As soon as we got on stage and he got sight of the packed house, who gave him a standing ovation before he'd even opened his mouth, he lit up. Out of the traps, he didn't look back, ignoring me for the first fifteen minutes, then turning and mischievously asking me was I going to ask him a question? The crowd loved it. I loved it.

Now, having never watched a single episode of the ground breaking tv drama The Wire, a few days later, standing outside the hotel room door of David Simon I felt a fraud.

Through the door I could hear his muffled answers to another reporter's questions. This wasn't good. I felt the weight of all the fans, chat rooms and endless websites devoted to The Wire.
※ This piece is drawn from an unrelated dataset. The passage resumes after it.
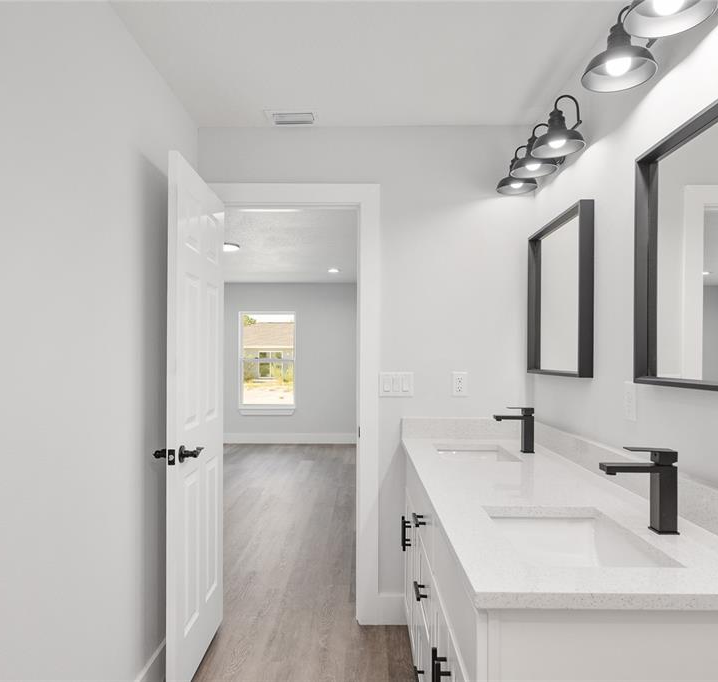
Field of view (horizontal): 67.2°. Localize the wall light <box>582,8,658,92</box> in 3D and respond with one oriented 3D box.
[{"bbox_3d":[0.748,-0.848,1.525,0.212,0.210,0.194,0,-1,1],"label":"wall light"}]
He would see my Wire lack of knowledge in my eyes.

All I had up my sleeve was that I was at university in Dublin the same time as Dominic ("Detective Jimmy McNulty") West. 1986 and I'm in a coffee shop off Grafton Street. I stared at him. Obviously for too long as he made his girlfriend shift seats with him so his back was to me. Friends of mine who are Wire fans regularly make me tell that story so they can fall about laughing. I was mortified then and now.

The door opened and I was brought into the suite, the memory of Dominic West's back swimming in front of my eyes.

I babbled hello. He was keen to talk about his new tv project. Treme. Set in New Orleans, three months after Hurricane Katrina. "Do you know that Beyonce is in the room next door?" I squeaked. She actually was. She was playing Belfast that night. He was impressed. Feeling a bit more confident, I suggested maybe he could knock on her door and ask her if she wanted to do the soundtrack. I don't know if that meeting happened. But at least it bought me some time before we eventually talked about The Wire.